There were a lot of things that were good about EVE (it's been about 4 years since I played).
Examples would be:
The Economy.
Ship Configuration System.
The Artstyle.
The security model.
The unforgivingness (made you think carefully before you acted).
The problem was just that the combat always felt a bit bland and favored players with the biggest ISK supply and XP. So in reality you needed to be part of a huge corp and wait for months for skill training to be competitive.
Do not underestimate those old computers. When you remove audio, visual, and textual data from your programs, remove all the code for handling those and slinging them about and processing them, when you remove the textual file formats and replace them with hand-optimized binary, when you give up on any form of structured modern programming and just hand-compile custom assembler, when your opcodes aren't 64-bits wide, and so on and so on, you can get a lot done in 128KB of code.
Problem was most of the demos used many many megs of ram as they procedurally generated objects and stored them in memory. The 64k demos were disk size.

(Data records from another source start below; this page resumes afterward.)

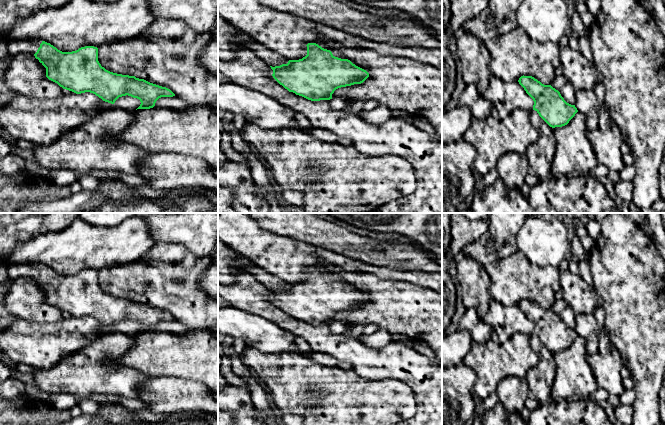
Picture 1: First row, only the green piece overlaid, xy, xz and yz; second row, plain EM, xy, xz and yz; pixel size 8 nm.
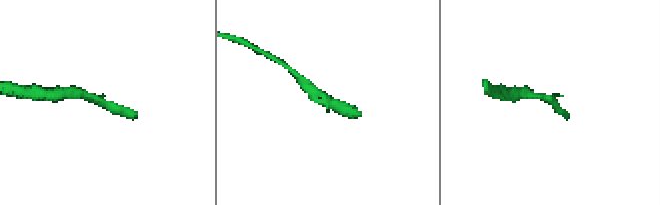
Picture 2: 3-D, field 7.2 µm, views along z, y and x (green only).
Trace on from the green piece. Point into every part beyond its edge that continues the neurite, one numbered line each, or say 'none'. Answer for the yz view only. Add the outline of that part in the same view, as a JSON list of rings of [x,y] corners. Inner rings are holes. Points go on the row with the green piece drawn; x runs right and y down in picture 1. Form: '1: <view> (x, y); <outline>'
none

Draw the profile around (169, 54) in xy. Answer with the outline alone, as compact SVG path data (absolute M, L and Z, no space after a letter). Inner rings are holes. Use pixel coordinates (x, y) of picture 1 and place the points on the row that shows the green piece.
M155 19L147 32L139 38L123 39L98 48L98 61L106 70L135 76L150 83L170 89L175 96L189 105L209 104L218 101L218 76L203 66L201 56L204 48L213 39L211 32L196 32L188 23L180 19Z

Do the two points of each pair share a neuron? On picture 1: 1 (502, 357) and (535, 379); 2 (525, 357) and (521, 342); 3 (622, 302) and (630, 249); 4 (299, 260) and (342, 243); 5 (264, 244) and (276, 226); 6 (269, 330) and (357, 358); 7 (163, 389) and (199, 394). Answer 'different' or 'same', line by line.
1: different
2: same
3: same
4: different
5: different
6: different
7: same

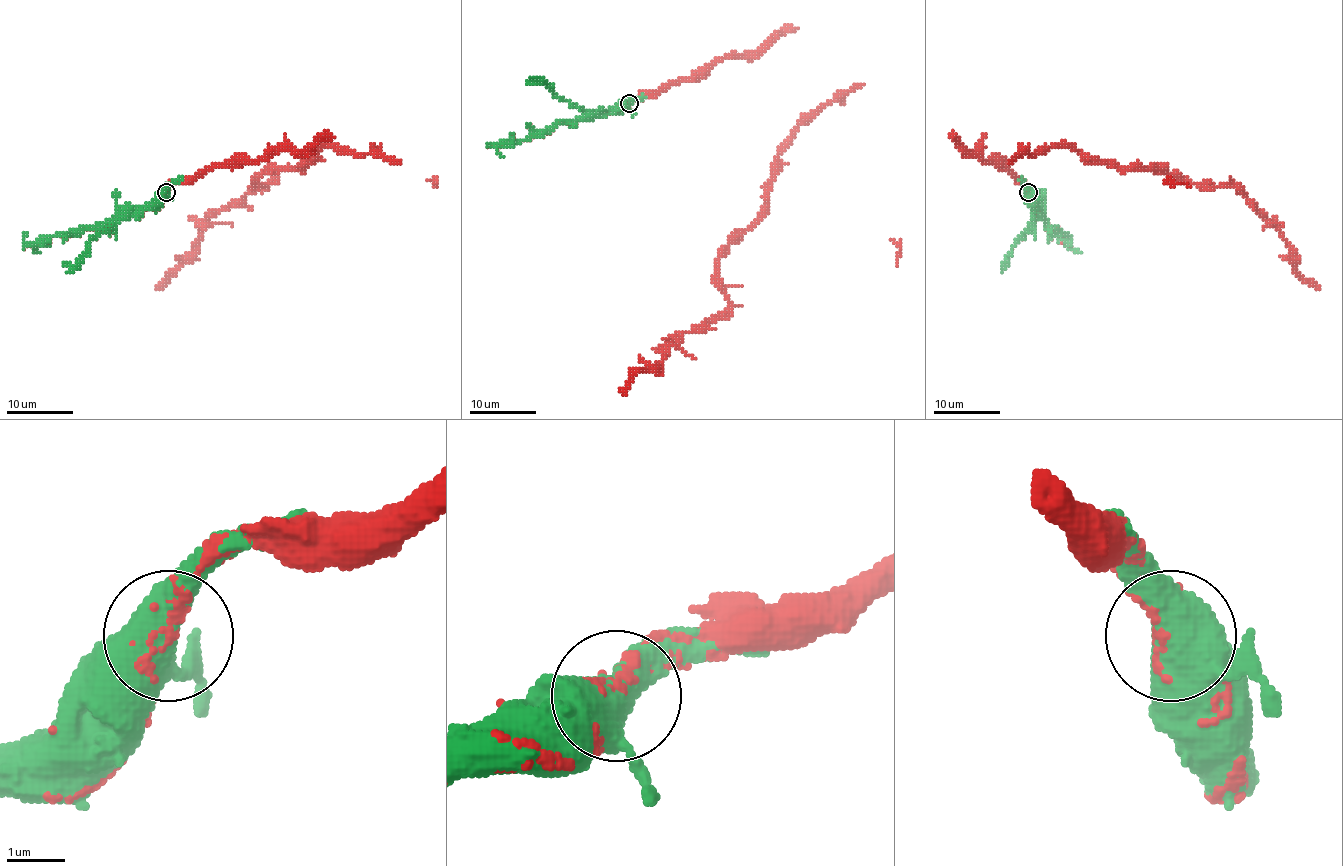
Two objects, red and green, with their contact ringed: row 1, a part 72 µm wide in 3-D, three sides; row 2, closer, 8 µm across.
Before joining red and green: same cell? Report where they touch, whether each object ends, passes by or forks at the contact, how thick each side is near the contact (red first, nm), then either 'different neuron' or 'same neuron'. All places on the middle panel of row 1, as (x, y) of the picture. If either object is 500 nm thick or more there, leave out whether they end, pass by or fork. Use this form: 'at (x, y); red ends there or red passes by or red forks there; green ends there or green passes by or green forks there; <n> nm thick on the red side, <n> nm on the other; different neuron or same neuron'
at (629, 103); red ends there; green forks there; 140 nm thick on the red side, 480 nm on the other; same neuron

Assuming memory mapping is used for displays the (128k of ram (64k of words)) is also needed to hold your display buffer. Assuming a mere 320 x 200 x 8 screen will use 1/2 of your entire virtual memory space. Look for demos of what people do on C64 demos for a better idea. Yes you can run a UNIX, yes you can talk TCP... but its going to chew up a lot of the capacity for that infrastructure. I expect very light weight protocols, TCP/IP is likely too heavy weight.
Who knows.
Assuming there is some way for players to transfer stuff between their computers and therefor address spaces all you need is one rogue jmp instruction.
Not to mention the usual social engineering stuff. "Hey install this great program, it'll make your guns 200% more powerful"

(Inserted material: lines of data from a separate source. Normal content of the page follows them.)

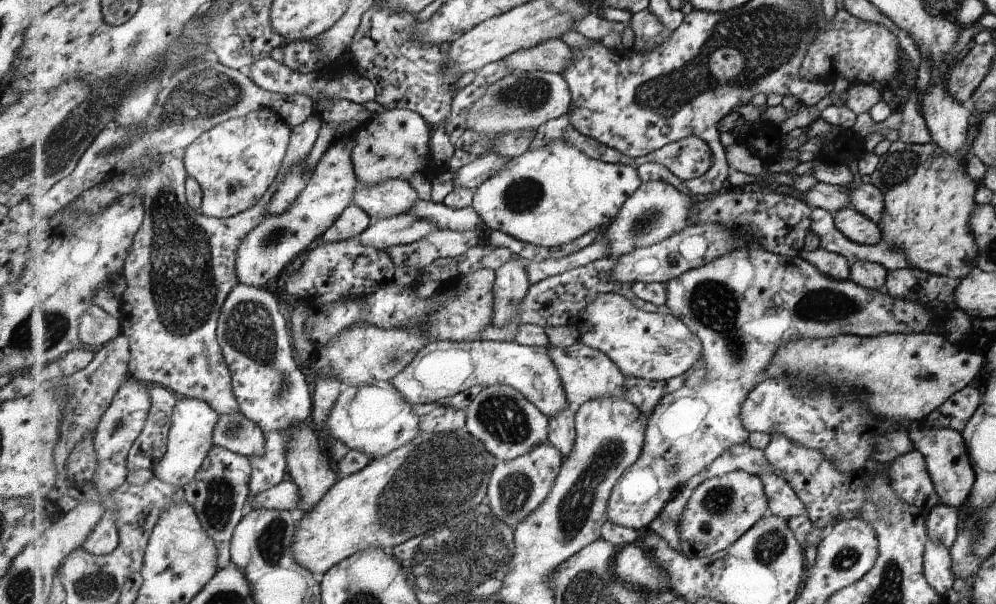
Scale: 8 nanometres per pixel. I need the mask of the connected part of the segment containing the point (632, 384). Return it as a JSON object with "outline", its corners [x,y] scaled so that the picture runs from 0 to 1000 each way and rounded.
{"outline":[[[631,624],[630,639],[630,662],[652,689],[667,657],[670,632]]]}

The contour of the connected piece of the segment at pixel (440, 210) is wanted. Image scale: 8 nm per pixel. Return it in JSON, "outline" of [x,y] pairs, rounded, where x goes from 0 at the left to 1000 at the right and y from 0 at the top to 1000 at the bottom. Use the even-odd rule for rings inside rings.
{"outline":[[[421,331],[410,354],[423,358],[431,368],[439,368],[441,377],[469,384],[470,381],[484,381],[489,384],[485,361],[473,341],[466,346],[451,344],[446,334],[437,336],[435,331],[427,334]]]}

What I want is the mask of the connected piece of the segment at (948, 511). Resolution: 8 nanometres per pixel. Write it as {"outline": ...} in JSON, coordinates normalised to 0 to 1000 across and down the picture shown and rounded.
{"outline":[[[942,831],[933,843],[932,856],[929,858],[929,871],[932,871],[933,891],[943,894],[945,904],[954,906],[961,884],[962,841],[949,838]]]}

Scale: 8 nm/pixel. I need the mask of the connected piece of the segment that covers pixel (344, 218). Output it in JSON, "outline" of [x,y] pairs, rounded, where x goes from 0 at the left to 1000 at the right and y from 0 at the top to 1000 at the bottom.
{"outline":[[[352,339],[342,354],[340,364],[323,392],[323,399],[335,402],[360,392],[373,371],[373,361],[361,341]]]}

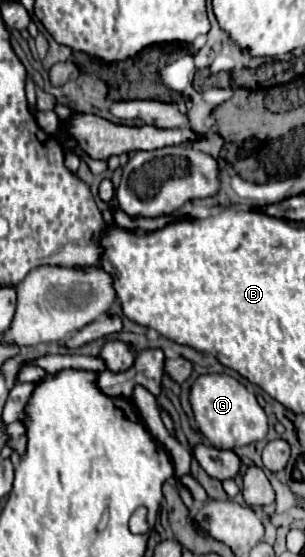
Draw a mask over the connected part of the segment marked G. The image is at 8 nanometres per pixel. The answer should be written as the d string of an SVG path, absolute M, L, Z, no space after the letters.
M202 374L190 388L190 404L194 418L214 448L234 448L262 440L268 432L268 422L256 396L228 374Z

I can imagine nothing pissing off a noob more than getting a virus within 10 minutes of play and having no idea how to stop his ship from self destructing.
Perhaps this will need some sort of firewall system built in where ships cannot communicate unless ports have been explicitly opened. Perhaps some sort of communications proxy that can serve for safe communications.
It could have a system similar to EVE where high security systems have infrastructural to mitigate risk whereas low sec systems lack this but contain the best rewards.